Source passage =
※
Before approving the system for potable use, a detailed water sample (1 litre)  is taken and sent off to an accredited water testing laboratory. This laboratory makes use of the World Health Organization (WHO) Quality Control (QC)standard for potable water to highlight the sample's  water quality, as opposed to the SANS or any alternative standard. The results received are helpful and explicit in showing up any water quality related problems linked to both potable and household uses.

Every system is unique and therefore every the  water treatment performance of each rainwater harvesting installation  must be analyzed accordingly.

If the results are positive the installation is cleared for potable use.

In 2013 businesses paid R11.23/Kl, in 2023 Durban businesses will pay R53.70/Kl - that is a 378% increase in 10 years. 

It is clear that the Metro is focussing on generating more income from their industrial user base who in many instances are the biggest consumers of water. These massive increases in  water prices will start focussing business' attention to water conservationa and the re-use of treated water. 

Rainwater harvesting installations are a quick win to reduce water costs in a business.

Worldwide weather patterns have changed significantly and frequent weather anomalaties are having a greater impact on humans than before. It can be argued that it is part of a broader long term weather cycle and that technology and television has just made it a lot more visible to people around the world. The fact is that humans are consumers and they consume more and more resources on an ongoing basis.
※
Source data =

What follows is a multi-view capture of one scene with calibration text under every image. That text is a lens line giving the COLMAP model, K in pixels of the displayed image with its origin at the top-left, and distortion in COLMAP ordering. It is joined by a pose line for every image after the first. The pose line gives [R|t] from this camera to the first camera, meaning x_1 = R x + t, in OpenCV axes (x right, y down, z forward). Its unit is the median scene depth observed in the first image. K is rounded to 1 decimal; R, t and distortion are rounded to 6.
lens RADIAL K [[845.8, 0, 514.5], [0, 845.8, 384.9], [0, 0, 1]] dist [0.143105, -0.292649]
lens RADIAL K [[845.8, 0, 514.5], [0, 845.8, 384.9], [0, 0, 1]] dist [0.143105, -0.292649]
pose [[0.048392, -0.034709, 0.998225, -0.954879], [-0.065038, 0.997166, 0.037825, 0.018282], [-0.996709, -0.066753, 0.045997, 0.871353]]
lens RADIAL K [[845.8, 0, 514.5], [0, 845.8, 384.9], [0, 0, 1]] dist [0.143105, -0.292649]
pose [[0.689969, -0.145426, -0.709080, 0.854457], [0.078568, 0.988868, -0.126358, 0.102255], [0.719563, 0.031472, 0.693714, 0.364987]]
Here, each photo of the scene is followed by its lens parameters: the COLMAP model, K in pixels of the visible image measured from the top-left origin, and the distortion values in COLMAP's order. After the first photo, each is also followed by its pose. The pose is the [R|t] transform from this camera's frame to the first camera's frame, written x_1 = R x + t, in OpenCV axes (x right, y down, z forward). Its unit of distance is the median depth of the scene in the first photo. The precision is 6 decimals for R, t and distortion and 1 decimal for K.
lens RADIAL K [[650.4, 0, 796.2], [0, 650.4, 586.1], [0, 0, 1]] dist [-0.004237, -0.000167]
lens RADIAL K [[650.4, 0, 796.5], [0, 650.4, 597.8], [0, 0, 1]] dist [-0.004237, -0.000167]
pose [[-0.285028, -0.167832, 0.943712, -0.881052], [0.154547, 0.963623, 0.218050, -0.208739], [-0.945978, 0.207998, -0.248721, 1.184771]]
※
Copy word for word the part of the rainwater harvesting passage above that starts at "Every system is" and ends at "of treated water.".

Every system is unique and therefore every the  water treatment performance of each rainwater harvesting installation  must be analyzed accordingly.

If the results are positive the installation is cleared for potable use.

In 2013 businesses paid R11.23/Kl, in 2023 Durban businesses will pay R53.70/Kl - that is a 378% increase in 10 years. 

It is clear that the Metro is focussing on generating more income from their industrial user base who in many instances are the biggest consumers of water. These massive increases in  water prices will start focussing business' attention to water conservationa and the re-use of treated water.